= Mohamed B. Daramy =

Sierra Leonean politician

Alhaji Mohamed B. Daramy (born 1955 in Panguma, Lower Bambara Chiefdom, Kenema District, British Sierra Leone) is a Sierra Leonean politician. He has worked in industry, the private sector and in government, and been Minister of Labour, Minister of Trade, Minister of Transportation, Minister of Finance and recently Minister of Development and Economic Planning.

==Early life and education==
Daramy was born to Alhaji Kemoh Daramy and Hadja Nmama Turay Daramy at Panguma, Lower Bambara Chiefdom, Kenema District within the Eastern Province of British Sierra Leone. Both of his parents came from the Mandingo ethnic group.

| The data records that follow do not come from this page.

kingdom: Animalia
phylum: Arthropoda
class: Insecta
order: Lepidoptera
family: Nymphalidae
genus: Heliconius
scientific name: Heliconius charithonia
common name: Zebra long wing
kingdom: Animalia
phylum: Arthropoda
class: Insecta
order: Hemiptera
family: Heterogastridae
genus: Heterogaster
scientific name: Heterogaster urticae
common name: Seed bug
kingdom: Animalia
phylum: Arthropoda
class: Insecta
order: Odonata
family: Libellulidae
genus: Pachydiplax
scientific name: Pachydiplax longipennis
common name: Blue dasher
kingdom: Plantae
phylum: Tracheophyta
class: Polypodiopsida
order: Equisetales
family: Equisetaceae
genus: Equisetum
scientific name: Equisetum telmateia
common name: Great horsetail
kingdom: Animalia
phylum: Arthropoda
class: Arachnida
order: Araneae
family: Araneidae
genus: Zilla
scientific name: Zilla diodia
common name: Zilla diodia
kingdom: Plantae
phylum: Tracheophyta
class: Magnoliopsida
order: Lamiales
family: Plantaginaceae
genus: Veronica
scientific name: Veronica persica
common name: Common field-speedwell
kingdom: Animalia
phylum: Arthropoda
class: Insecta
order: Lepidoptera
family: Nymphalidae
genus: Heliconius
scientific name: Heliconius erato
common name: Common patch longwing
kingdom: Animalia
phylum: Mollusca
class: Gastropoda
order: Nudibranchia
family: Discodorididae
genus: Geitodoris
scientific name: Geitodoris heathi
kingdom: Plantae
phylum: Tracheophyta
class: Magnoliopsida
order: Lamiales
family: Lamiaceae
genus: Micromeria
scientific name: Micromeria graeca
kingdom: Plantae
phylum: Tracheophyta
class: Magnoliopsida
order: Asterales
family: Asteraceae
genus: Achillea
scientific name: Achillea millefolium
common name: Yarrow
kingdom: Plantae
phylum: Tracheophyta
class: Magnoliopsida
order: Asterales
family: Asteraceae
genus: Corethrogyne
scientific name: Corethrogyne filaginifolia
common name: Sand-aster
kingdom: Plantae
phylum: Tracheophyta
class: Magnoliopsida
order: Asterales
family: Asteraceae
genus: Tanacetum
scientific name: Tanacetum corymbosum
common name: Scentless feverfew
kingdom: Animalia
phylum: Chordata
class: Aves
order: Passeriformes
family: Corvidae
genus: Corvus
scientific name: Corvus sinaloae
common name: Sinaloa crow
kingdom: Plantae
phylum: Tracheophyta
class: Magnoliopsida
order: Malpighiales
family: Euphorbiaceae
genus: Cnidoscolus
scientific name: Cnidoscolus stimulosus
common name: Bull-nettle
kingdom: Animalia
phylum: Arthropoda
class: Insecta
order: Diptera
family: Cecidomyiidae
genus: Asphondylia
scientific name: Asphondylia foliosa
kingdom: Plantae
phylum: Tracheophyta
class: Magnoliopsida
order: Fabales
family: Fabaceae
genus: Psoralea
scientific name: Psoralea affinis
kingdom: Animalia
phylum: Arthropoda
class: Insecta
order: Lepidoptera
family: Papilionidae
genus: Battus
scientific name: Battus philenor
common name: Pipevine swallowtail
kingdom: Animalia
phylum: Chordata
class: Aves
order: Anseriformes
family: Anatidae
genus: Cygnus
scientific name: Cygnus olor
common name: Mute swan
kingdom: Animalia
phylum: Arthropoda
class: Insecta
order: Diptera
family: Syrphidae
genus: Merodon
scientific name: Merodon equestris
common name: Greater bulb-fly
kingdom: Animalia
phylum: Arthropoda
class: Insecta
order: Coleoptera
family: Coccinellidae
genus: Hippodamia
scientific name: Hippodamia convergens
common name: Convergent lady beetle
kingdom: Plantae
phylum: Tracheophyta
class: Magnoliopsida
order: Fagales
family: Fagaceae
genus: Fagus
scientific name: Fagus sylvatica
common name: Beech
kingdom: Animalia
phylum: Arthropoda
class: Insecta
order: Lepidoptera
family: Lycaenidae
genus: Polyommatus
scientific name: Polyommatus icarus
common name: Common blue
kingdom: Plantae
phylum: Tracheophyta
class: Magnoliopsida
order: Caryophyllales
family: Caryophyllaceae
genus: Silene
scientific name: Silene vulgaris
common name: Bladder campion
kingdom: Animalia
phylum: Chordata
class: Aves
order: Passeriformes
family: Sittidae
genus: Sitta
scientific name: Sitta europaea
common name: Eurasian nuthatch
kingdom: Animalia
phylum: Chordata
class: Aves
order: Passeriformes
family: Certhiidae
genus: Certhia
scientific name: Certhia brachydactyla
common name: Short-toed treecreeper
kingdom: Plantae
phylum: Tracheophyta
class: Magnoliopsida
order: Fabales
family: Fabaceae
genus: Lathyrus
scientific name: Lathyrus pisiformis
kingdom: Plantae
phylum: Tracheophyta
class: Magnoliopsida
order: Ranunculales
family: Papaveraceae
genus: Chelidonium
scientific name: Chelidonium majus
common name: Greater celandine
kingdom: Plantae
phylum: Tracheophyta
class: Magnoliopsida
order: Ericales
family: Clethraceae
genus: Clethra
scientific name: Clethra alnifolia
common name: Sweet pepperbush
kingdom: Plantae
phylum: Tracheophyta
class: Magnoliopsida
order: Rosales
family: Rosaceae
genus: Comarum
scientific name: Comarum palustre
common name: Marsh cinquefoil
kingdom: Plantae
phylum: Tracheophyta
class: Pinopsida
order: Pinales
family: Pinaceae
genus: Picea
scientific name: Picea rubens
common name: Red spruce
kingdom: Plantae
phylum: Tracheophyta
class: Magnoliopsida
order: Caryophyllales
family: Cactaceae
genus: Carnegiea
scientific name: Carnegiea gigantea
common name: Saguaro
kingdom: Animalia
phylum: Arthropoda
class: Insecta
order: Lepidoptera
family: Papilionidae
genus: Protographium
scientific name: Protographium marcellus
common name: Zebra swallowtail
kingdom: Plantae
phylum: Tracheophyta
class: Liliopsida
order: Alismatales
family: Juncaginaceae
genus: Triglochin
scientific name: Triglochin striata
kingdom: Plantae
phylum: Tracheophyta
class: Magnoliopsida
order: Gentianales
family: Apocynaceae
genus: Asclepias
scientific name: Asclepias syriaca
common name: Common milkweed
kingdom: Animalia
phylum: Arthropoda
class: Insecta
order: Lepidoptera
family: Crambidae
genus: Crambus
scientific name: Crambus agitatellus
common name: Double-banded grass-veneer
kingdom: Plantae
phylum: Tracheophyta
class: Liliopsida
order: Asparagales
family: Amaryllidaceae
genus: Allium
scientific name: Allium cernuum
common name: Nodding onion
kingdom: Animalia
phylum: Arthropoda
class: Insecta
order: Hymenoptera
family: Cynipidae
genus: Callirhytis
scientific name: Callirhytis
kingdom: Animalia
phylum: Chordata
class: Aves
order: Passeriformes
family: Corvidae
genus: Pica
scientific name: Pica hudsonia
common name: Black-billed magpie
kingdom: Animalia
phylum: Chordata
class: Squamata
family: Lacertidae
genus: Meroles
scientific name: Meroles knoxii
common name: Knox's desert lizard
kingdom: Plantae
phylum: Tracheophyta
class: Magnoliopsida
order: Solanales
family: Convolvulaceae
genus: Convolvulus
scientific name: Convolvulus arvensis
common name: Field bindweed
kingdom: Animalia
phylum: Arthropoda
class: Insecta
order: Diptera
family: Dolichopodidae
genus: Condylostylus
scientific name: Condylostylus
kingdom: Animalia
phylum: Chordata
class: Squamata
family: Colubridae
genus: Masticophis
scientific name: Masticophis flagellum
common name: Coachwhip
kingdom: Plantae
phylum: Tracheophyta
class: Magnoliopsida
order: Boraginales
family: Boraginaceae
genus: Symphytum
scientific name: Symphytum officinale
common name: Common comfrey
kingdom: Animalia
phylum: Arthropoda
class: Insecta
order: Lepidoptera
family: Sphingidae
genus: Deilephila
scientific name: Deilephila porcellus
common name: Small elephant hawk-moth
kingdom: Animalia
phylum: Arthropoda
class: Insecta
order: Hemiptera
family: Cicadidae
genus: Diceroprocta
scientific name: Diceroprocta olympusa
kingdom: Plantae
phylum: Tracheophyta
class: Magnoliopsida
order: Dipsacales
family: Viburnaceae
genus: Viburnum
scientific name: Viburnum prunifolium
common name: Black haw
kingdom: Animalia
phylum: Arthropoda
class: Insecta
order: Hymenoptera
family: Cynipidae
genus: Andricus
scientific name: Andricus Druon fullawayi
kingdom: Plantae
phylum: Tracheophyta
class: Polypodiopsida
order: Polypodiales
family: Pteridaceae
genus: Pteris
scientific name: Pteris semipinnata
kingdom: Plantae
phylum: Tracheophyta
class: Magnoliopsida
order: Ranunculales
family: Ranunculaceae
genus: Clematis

He completed his primary education at the Kailahun Primary School in Kailahun and then attended the Bo Government Secondary School in Bo where he attained O and A levels.

Daramy moved to the United States where he obtained a Bachelor's degree in Business Administration, a master's degree in Business Administration with a Finance major. He is also a certified public accountant (CPA) and a certified internal auditor (CIA).

He is a former soccer star who earned All-American status while at Elizabethtown College in Pennsylvania. He was drafted to play professional football but he turn down the offer to concentrate on school.